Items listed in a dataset
- - - -

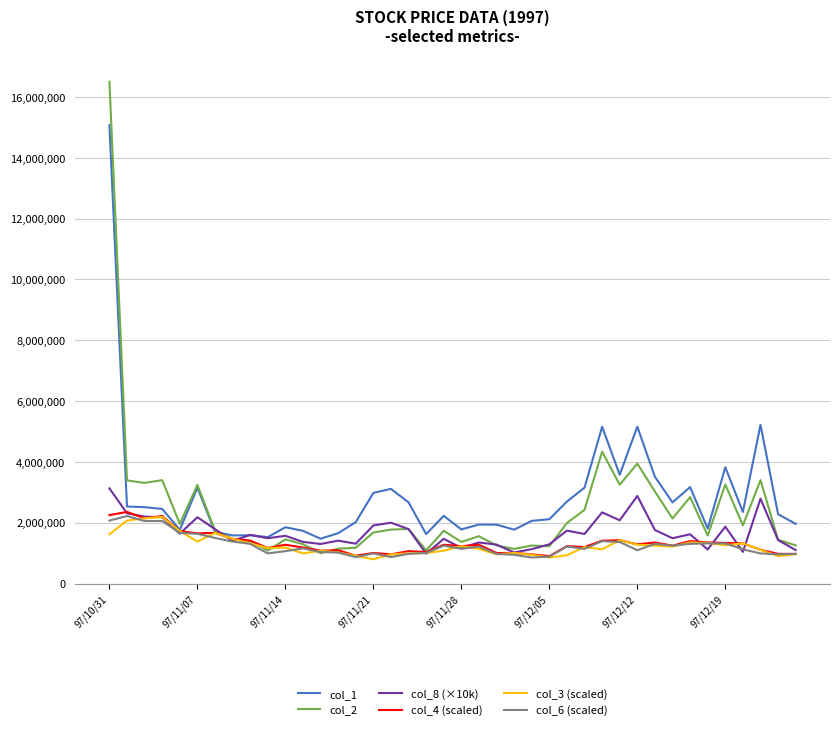

Which series has the largest range (max minus min)?

col_2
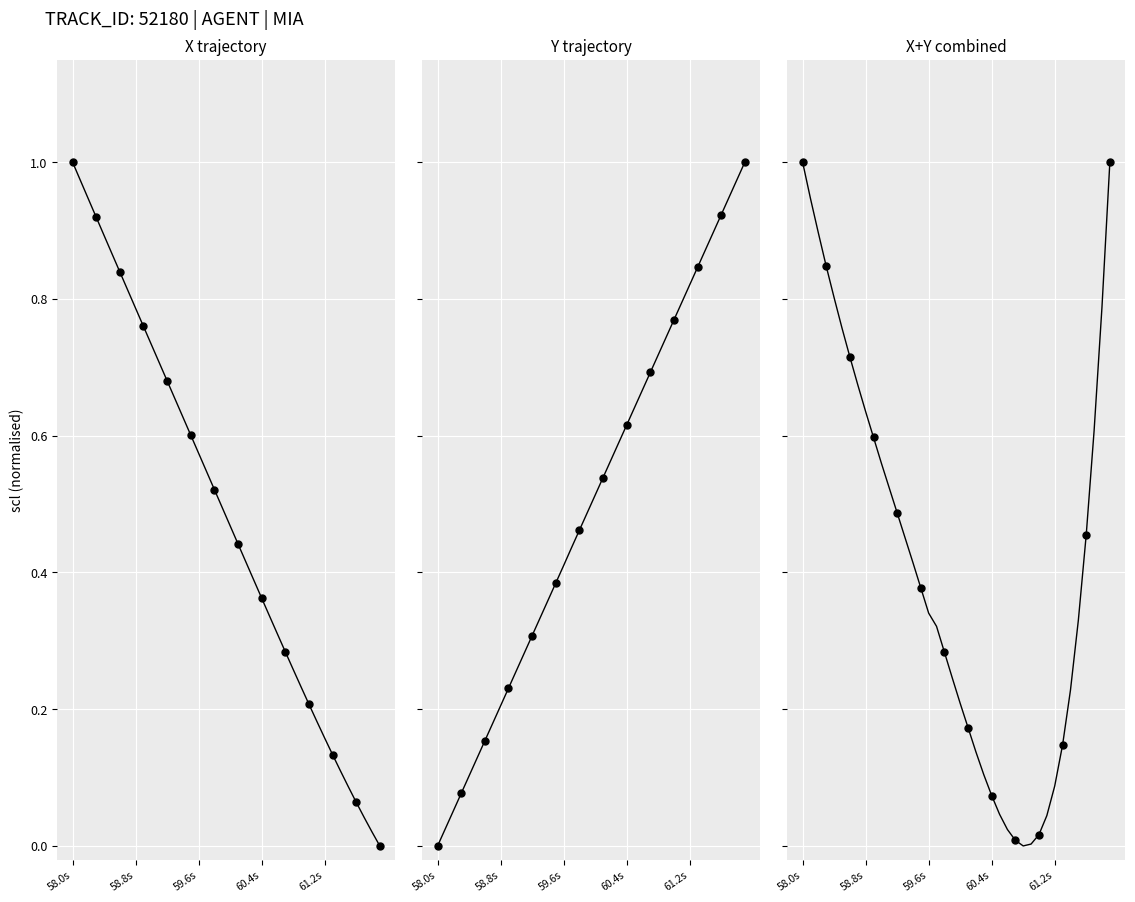

True or false: Y and X intersect in this chart.

True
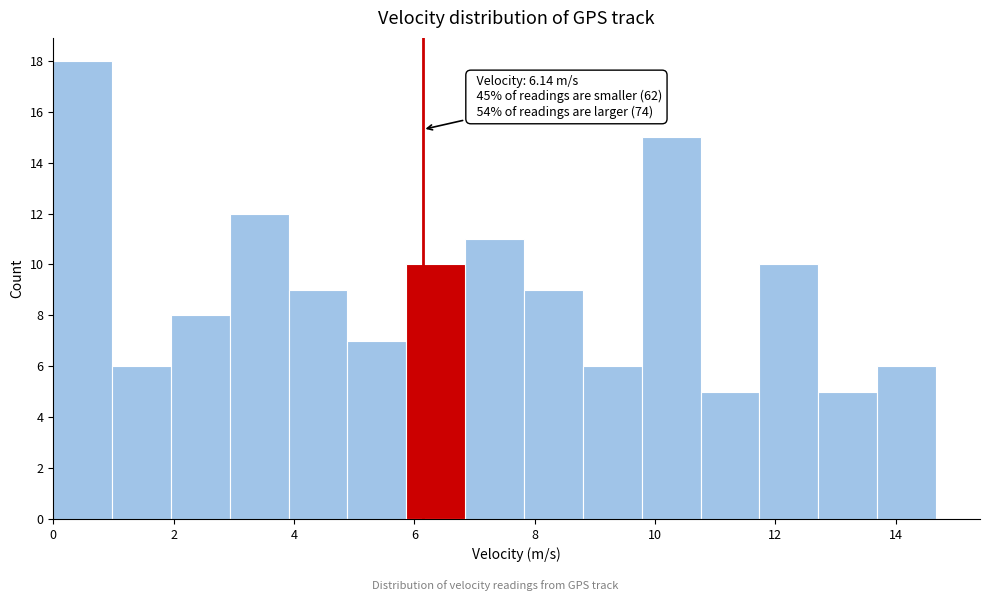

Over which range of the x-axis is the bar tallest?

0.0 to 1.0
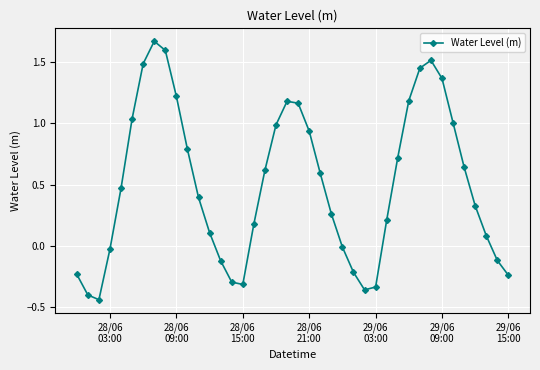

What is the difference between the second highest and minimum values?

2.0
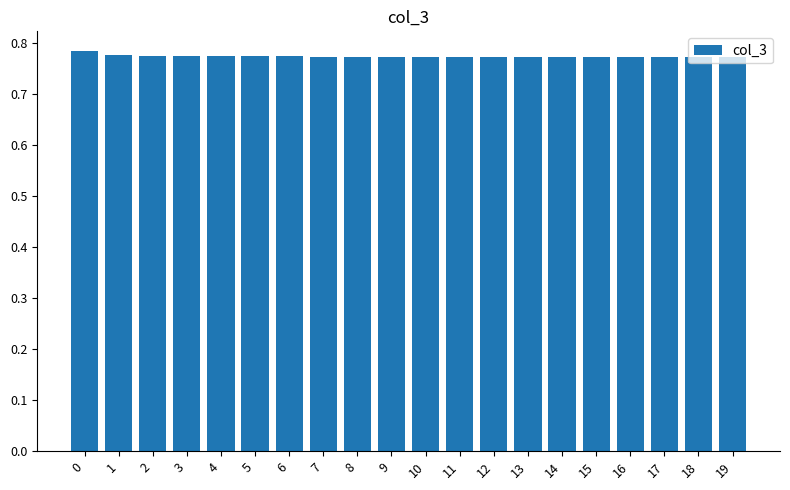

Count the values in the range 0 to 1.

20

- - - -

• _Job item_:
Lay out every text line of the records above as a Markdown table with the columns "No." and "Line", numbering the rows and skipping blank lines. Leave the pictures out.

• _Response to the task_:
| No. | Line |
|---|---|
| 1 | Which series has the largest range (max minus min)? |
| 2 | col_2 |
| 3 | True or false: Y and X intersect in this chart. |
| 4 | True |
| 5 | Over which range of the x-axis is the bar tallest? |
| 6 | 0.0 to 1.0 |
| 7 | What is the difference between the second highest and minimum values? |
| 8 | 2.0 |
| 9 | Count the values in the range 0 to 1. |
| 10 | 20 |